═══ EXERCISE TEXT

Hannah informs Lou that the hitchhiker is Vee's father Philip, a former Green Beret and war criminal she thought was dead. Lou finds and kills Philip's friends on the way, clearly showing she is more than she appears to be. She explains to Hannah that she spent 26 years as a CIA field agent.

Lou and Hannah track Philip and Vee to the beach at Eagle Bay. Lou sends Hannah to radio for help, while she goes to confront Philip and rescue Vee. After a standoff, it is revealed Philip is actually Lou's son, who tracked them down after she turned him in while hiding Hannah and Vee to protect them. It is also revealed that Lou abandoned him as a child to avoid blowing her undercover mission in Iran. Philip injures Lou and leaves with Vee, intending to kill all of them together.

Hannah contacts the sheriff, but a call from the United States Marshals Service forces him to stand down, as it is now a federal case. The sheriff goes to Eagle Bay nonetheless, where he finds Lou and gives her a copper bracelet. Meanwhile, Hannah arrives at the lighthouse and manages to get Vee away from Philip. After a scuffle, Hannah injures Philip and flees with Vee.

══════

* QUESTIONS ON THE MATERIAL
[1] In one to three sentences, explain why Lou abandoned Philip as a child, according to the plot summary.
[2] How many years did Lou spend as a CIA field agent, according to the plot summary?
[3] Resume the plot summary after its last sentence and carry the story forward.
The records play no part in what follows and can be left aside.

═══ ENTRIES PROVIDED

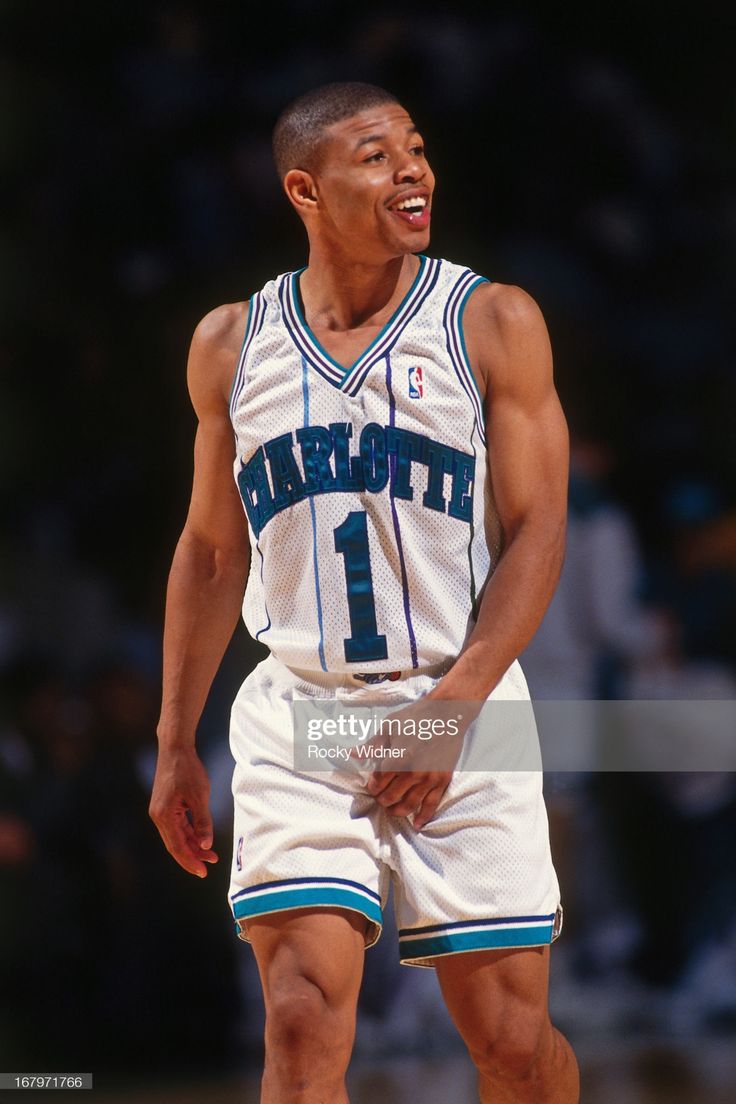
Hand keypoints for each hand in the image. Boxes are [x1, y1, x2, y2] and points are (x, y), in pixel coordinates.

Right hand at [149, 746, 218, 876]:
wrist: (175, 748)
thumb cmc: (187, 770)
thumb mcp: (199, 796)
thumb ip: (202, 822)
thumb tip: (206, 845)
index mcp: (164, 816)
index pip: (177, 847)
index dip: (190, 861)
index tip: (203, 872)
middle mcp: (158, 816)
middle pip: (175, 844)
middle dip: (192, 856)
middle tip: (209, 866)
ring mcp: (161, 810)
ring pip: (177, 835)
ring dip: (192, 844)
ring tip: (210, 853)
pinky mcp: (166, 805)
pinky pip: (178, 825)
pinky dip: (189, 832)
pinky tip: (201, 837)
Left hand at [366, 695, 469, 828]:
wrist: (447, 714)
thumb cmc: (416, 717)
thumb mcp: (390, 726)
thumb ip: (372, 745)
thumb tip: (353, 755)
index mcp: (396, 759)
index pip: (378, 783)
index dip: (372, 786)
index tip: (372, 785)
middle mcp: (412, 773)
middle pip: (390, 797)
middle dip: (382, 799)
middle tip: (380, 797)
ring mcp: (428, 779)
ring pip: (408, 805)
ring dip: (397, 810)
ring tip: (392, 809)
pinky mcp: (442, 781)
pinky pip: (431, 804)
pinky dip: (423, 817)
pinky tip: (416, 824)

══════

* YOUR WRITTEN ANSWERS
[1] Lou abandoned Philip to avoid blowing her undercover mission in Iran.

[2] She spent 26 years as a CIA field agent.

[3]
Lou finds the lighthouse filled with explosives and sets them off from a distance, destroying it to signal an approaching CIA helicopter. Lou and Philip fight on the beach, until she gains the upper hand and hugs him. She apologizes as a CIA agent fires on them, and both Lou and Philip go under the water's surface.

Later, Hannah and Vee are shown in Lou's house, packed up and ready to leave. After a few questions from CIA agents and a goodbye from the sheriff, they are seen on board a ferry with Jax, who looks at someone on the upper deck, not fully in frame. The camera shifts to show a woman's arm with a similar scar as Lou's and a copper bracelet, as she watches Hannah and Vee through binoculars.

==Cast==
- Allison Janney as Lou Adell
- Jurnee Smollett as Hannah Dawson
- Logan Marshall-Green as Philip
- Ridley Asha Bateman as Vee Dawson
- Matt Craven as Sheriff Rankin
- Greyston Holt as Chris
- Daniel Bernhardt as Tony
- RJ Fetherstonhaugh as Gerry

==Production==

===Filming===
Production was originally set to begin in Vancouver, Canada from May to July 2020 with Paramount Pictures but the rights to the film were later acquired by the American independent film company Bad Robot, in conjunction with Netflix, who began production in June 2021 and wrapped in August that same year.

===Casting===
Allison Janney was cast in 2019. On April 28, 2021, Jurnee Smollett signed on as one of the leading roles alongside Janney. They both served as executive producers.

==Release==
The film was released on Netflix on September 23, 2022.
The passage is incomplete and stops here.